Mellado has a mechanical engineering degree from Southern Methodist University and a master’s in business administration from Harvard Business School. At SMU, he was a member of the 1983 NCAA Division I indoor and outdoor track and field national champions, competing in the decathlon and setting the school record. Mellado went on to place fourth at the 1987 Pan American Games and 26th in the 1988 Seoul Olympics, competing for El Salvador. Mellado and his wife Leanne have three children.
What brought you to Compassion, and how did your past prepare you for this role?
I’ve admired the work of Compassion International for many years. My former organization, the Willow Creek Association, and Compassion enjoyed a strategic partnership, as both organizations believe deeply in the potential of local churches to redeem and restore our world for Christ. Through that partnership, and my family’s personal Compassion child sponsorship experiences, I’ve come to love Compassion’s cause, the excellence with which they go about fulfilling it, and their chosen strategy to work with the local church. When the opportunity to lead this remarkable organization was presented, my wife and I both felt God was clearly leading us to accept.
Since graduating from the Harvard Business School, I’ve been in the CEO role at the Willow Creek Association for 20 of the 22 years. I was able to lead that global organization through multiple eras of development from start-up to sustained growth, plateau, multiple reinventions and renewed growth. The demands on me as a leader changed dramatically during each era and required a significant amount of leadership elasticity that was incredibly forming for me. I’m excited to bring that learning to this new role as Compassion’s CEO and to continue growing through this new adventure that God has called me to.
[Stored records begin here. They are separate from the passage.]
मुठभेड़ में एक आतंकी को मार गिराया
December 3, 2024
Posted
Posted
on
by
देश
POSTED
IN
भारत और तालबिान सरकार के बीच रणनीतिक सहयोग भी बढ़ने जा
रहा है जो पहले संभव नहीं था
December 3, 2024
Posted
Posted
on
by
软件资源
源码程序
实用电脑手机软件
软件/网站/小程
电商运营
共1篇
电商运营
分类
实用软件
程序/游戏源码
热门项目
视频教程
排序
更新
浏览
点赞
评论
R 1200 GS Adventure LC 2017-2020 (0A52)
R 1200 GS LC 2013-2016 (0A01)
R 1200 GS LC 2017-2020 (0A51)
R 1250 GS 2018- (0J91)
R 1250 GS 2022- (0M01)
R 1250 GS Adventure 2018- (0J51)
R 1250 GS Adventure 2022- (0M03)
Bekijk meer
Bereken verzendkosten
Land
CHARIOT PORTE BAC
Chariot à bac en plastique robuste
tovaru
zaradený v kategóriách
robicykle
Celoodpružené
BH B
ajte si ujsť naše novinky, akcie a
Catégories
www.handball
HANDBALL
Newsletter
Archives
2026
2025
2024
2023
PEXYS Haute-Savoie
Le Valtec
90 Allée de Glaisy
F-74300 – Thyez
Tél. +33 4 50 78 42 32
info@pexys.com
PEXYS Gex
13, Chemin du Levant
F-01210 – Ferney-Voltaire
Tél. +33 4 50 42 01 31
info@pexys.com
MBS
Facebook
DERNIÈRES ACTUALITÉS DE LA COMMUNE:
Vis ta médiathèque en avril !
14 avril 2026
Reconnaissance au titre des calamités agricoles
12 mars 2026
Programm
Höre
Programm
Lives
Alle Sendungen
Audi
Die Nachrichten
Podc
What are some of your biggest objectives at Compassion? Any big changes on the horizon?
One of the blessings of joining Compassion at this juncture is that the ministry is flourishing. This will afford me a season to develop a deep understanding of what God is doing through Compassion and the core areas behind our success that we need to build on and enhance.
Over these last few months, as I’ve listened to and learned from others at Compassion, a few things are starting to come into focus regarding our future. Chief among them is a deep-seated conviction about the organization’s existing distinctives that will not change with my leadership. I am committed to preserving Compassion’s Christ-centered ministry and working through the local church to remain child-focused as we continue to champion holistic child development.
A landmark, independent study of Compassion’s Child Sponsorship Program has shown that children who participated in Compassion’s program between 1980 and 1992 stayed in school longer, were more likely to have salaried or white-collar employment as adults, and were more likely to be leaders in their communities and churches than their peers who did not participate in the program. Compassion’s unique approach to holistic child development through sponsorship is clearly working. We will continue to build off of this strong foundation.
Compassion recently acquired the former Lexis Nexis building. How many employees will be there? Has the number of staff in Colorado Springs been growing or declining, and what do you think the future trend will be?
That 202,000-square-foot facility adjoins our existing campus and was purchased in preparation for future growth. The space is currently 58 percent tenant-occupied and we’re utilizing a portion of the property for a special project team.
About 900 of Compassion’s 2,600 worldwide staff are located in Colorado Springs. Our local workforce has been steadily growing for the past several years, averaging slightly over 3 percent annual growth over the past four years. Given that Compassion is blessed to be one of the fastest growing charities in the U.S., we’re anticipating a growth trend will continue into the future.
Your past experience as an Olympian should help to make you a great fit in Colorado Springs. Tell us about that experience and what athletic characteristics you draw on to lead.
My athletic journey has definitely influenced my leadership. The decathlon, my chosen event, is a multi-discipline effort involving 10 events spread over a two-day period. It’s clearly an event for generalists verses specialists. Executive leadership by its very nature is a multi-discipline challenge. The emotional lessons learned in the decathlon have also served me well in leadership. When you perform poorly in one event you can’t get too down on yourself because the next event is coming right up. The same dynamics exists with a victory in one event. If you celebrate too much, you won’t be ready for that next challenge.
Organizational leadership is very similar. You have to maintain an even keel, remembering you are probably not as good as your victories indicate nor as bad as your losses reflect either. As in decathlon, training, perseverance, unbridled optimism and refusing to see oneself as a victim are critical to success.
What are you most excited about, living in Colorado Springs?
Colorado Springs is breathtaking. It’s hard to believe I get to do important work in a place that fills my soul just driving to work. I can’t wait to run, hike, ski and explore as I take in and enjoy God’s amazing creation that is Colorado!